ANTLR By Example: Part 5: Extra Credit
Tuesday, July 11th, 2006Introduction
Over the past four parts, I have illustrated how to parse and evaluate boolean expressions using ANTLR. The grammar presented is in those parts is based on real code in pulse. Although it works as presented, there are a couple of items to polish up, one of which I have solved, and the other of which I have not yet been able to solve.
Error Reporting
As pulse allows users to enter their own boolean expressions (to configure when they receive build notifications), decent error reporting is paramount. The first step is to turn off ANTLR’s default error handling, so that the errors can be handled by pulse. This is done by setting the defaultErrorHandler option to false:
class NotifyConditionParser extends Parser;
options {
buildAST=true;
defaultErrorHandler=false;
}
With that done, the ANTLR-generated code will throw exceptions on errors. Let’s take a look at the sorts of errors that are generated by the grammar as it stands.
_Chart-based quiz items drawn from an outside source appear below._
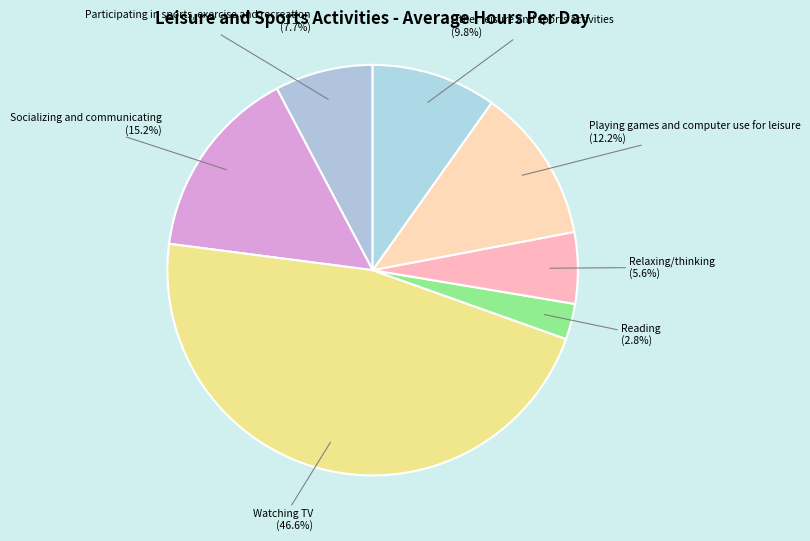

Rank the categories by value from lowest to highest.

Reading, Relaxing/thinking, Participating in sports, exercise and recreation, Other leisure and sports activities, Playing games and computer use for leisure, Socializing and communicating, Watching TV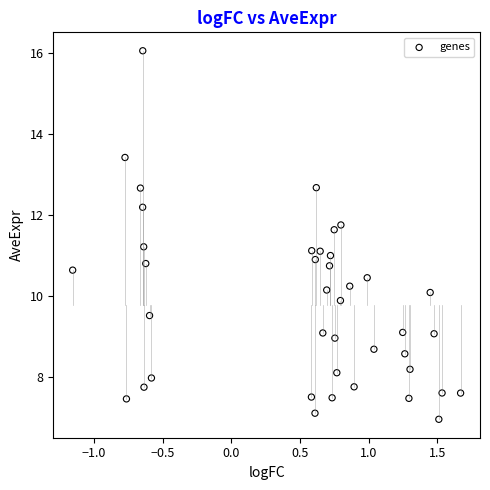

What is the range of X values (max minus min)?

2.8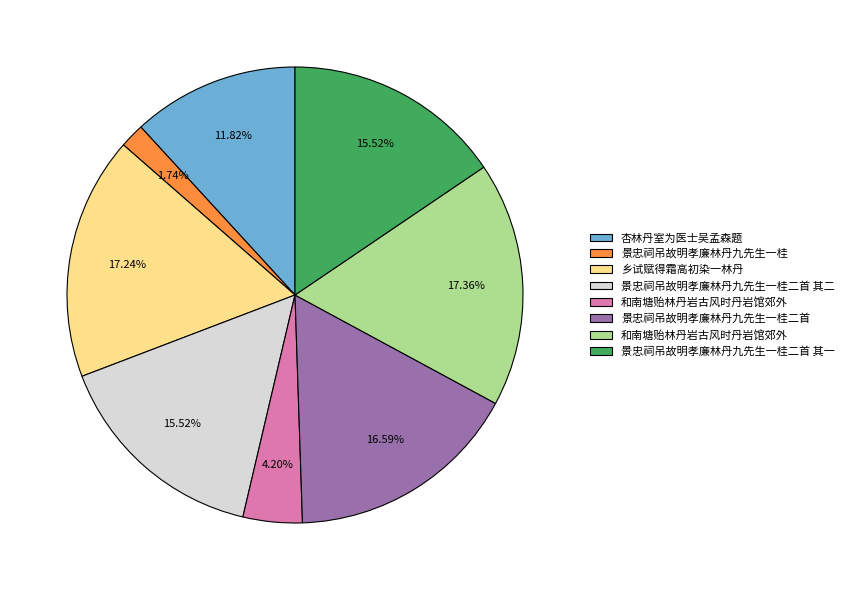

To the nearest percent, what is the difference between the largest and smallest slice percentages?

16%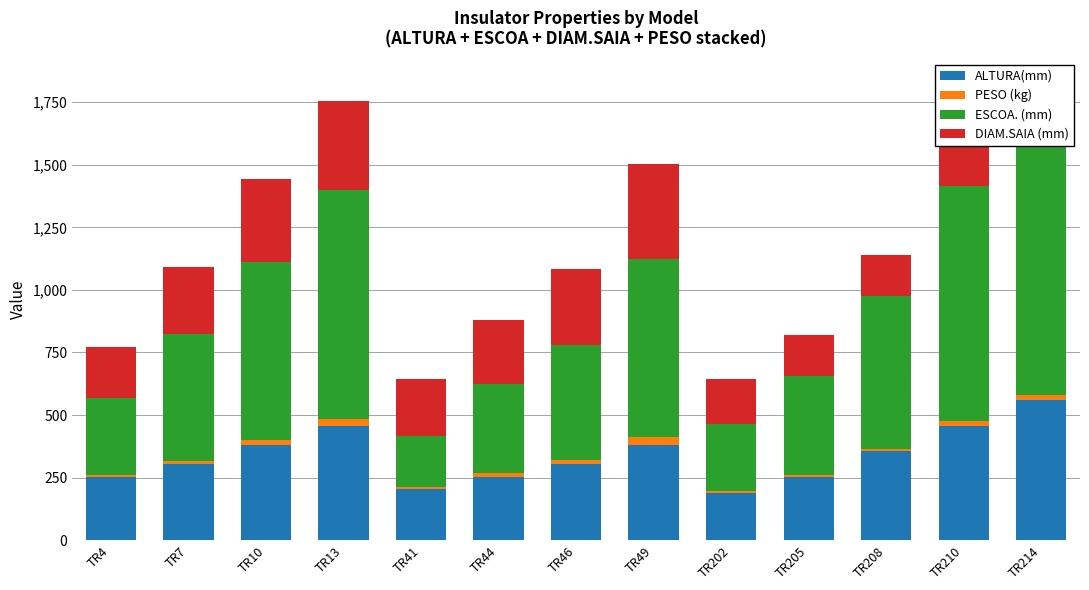

What are all the series names shown in the legend?

ALTURA(mm), PESO (kg), ESCOA. (mm), DIAM.SAIA (mm)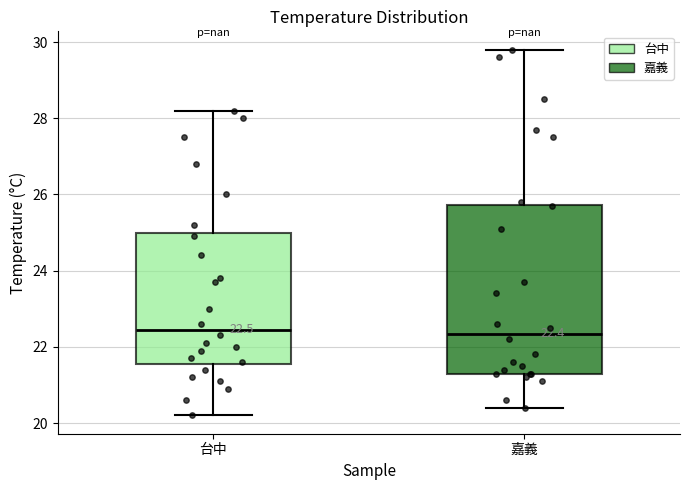

Comparing the boxes themselves (not the whiskers), which one is the tallest?

嘉義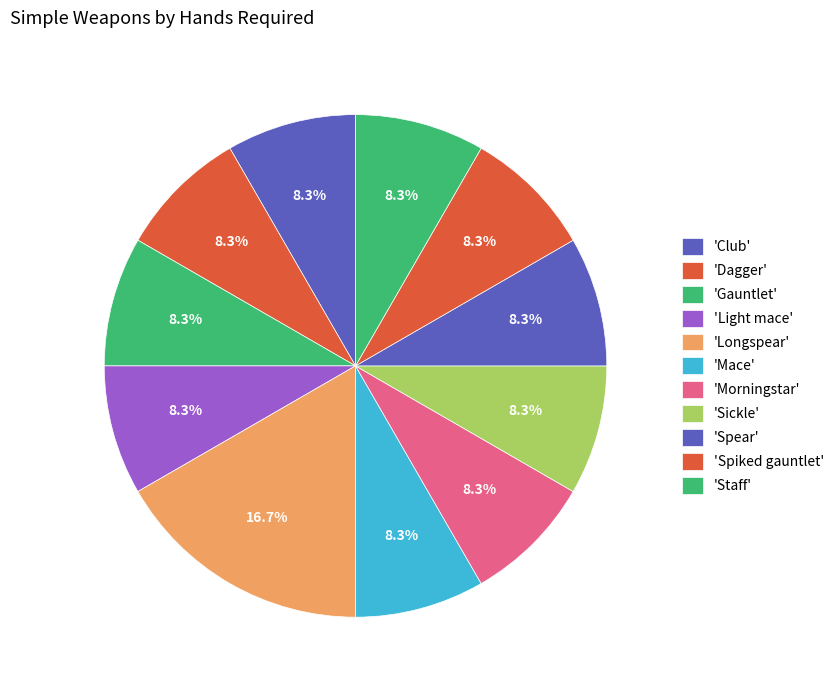

How many segments does this pie chart have?

11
Case 1: Unrecognised word:
$ java NotifyConditionParserTest "changed or tuer" Caught error: unexpected token: tuer
Case 2: Unrecognised character:
$ java NotifyConditionParserTest "6 and false" Caught error: unexpected char: '6'
Case 3: Illegal expression structure
$ java NotifyConditionParserTest "state.change or or success" Caught error: unexpected token: or
Case 4: Unbalanced parentheses
$ java NotifyConditionParserTest "failure or (changed and success" Caught error: expecting RIGHT_PAREN, found 'null'
Most of these messages are not too bad, at least they are on the right track. Case 4 is certainly the worst of the lot, although the information is accurate it is not exactly user friendly. We’ll get back to that later. One big thing missing in all cases is location information. I figured that ANTLR must have a way to retrieve the information, and a little digging uncovered it. All of the above messages are generated using the getMessage method of the exceptions thrown by ANTLR. To get the line and column number information (which is indeed stored in the exception), you can use the toString method instead:
Trying case 1 again:
$ java NotifyConditionParserTest "changed or tuer" Caught error: line 1:12: unexpected token: tuer
Much better! Now the user knows where the error occured. That leaves us with case 4, which is still a little on the cryptic side:
$ java NotifyConditionParserTest "failure or (changed and success" Caught error: expecting RIGHT_PAREN, found 'null'
It would be nice if we could not expose the raw token names (e.g. RIGHT_PAREN) and also explicitly say we hit the end of the input (instead of “found ‘null’”). To fix the former problem, we can add paraphrase options to our lexer tokens. This allows us to specify a phrase describing the token which will be used in error messages instead of the token name. The options are applied in the grammar file as part of the lexer rules, for example:
RIGHT_PAREN
options {
paraphrase = "a closing parenthesis ')'";
}
: ')';
Applying the paraphrases improves the error message considerably:
$ java NotifyConditionParserTest "failure or (changed and success" Caught error: line 1:32: expecting a closing parenthesis ')', found 'null'
Unfortunately, we still have the pesky “found ‘null’” to deal with. In this case, I haven’t yet found a simple way to customise the error message. Instead, it is handled as a special case. I found that in this case the exception being thrown was a MismatchedTokenException, with the text of the found token set to null. This allowed the specific case to be handled with a custom message:
{
if(mte.token.getText() == null)
{
System.err.println(“Caught error: line “ +
mte.getLine() + “:” +
mte.getColumn() +
“: end of input when expecting “ +
NotifyConditionParser._tokenNames[mte.expecting]);
}
else
{
System.err.println(“Caught error: “ + mte.toString());
}
}
This is far from an ideal solution, and I am still looking for a better alternative. However, the user experience is king, and this hack improves it:
$ java NotifyConditionParserTest "failure or (changed and success" Caught error: line 1:32: end of input when expecting a closing parenthesis ')'
DRY Violation
Those paying close attention would have noticed a wrinkle in the final ANTLR grammar: a violation of the DRY (Don’t Repeat Yourself) principle. Specifically, both the parser and tree parser share a common rule, which is repeated verbatim in the grammar file:
condition
: "true"
| "false"
| "success"
| "failure"
| "error"
| "changed"
| "changed.by.me"
| "state.change"
;
Despite scouring the ANTLR documentation, I am yet to find a way around this. I even took a look at some of the example grammars on the ANTLR website, and noticed that they suffer from a similar problem. If anyone knows a way to reuse a rule, let me know! I would love to remove the duplication.
Wrap Up
Well, that just about does it. I hope this series of posts has piqued your interest in ANTLR and parsing, and maybe even helped you to solve some of your own problems. Now go forth and parse!